Problem requirements:
Report each line of the material that contains the string "regionId". Case counts.

--*--

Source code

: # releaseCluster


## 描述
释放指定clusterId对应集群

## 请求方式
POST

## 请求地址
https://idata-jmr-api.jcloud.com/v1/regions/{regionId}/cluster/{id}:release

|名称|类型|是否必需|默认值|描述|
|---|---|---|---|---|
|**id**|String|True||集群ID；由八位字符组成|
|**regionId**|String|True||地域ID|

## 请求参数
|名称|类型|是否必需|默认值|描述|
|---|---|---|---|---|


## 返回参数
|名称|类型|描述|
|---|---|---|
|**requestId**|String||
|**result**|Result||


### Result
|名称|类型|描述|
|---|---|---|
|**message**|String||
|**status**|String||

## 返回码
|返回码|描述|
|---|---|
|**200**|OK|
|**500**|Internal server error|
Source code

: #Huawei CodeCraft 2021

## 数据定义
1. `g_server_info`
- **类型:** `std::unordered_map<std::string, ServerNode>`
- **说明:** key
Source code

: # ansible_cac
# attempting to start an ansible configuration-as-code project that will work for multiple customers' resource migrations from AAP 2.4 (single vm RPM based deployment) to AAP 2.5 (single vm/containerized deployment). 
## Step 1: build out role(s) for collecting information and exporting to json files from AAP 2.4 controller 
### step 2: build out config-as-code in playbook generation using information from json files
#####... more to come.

--*--

Task answer:
https://idata-jmr-api.jcloud.com/v1/regions/{regionId}/cluster/{id}:release
|**regionId**|String|True||地域ID|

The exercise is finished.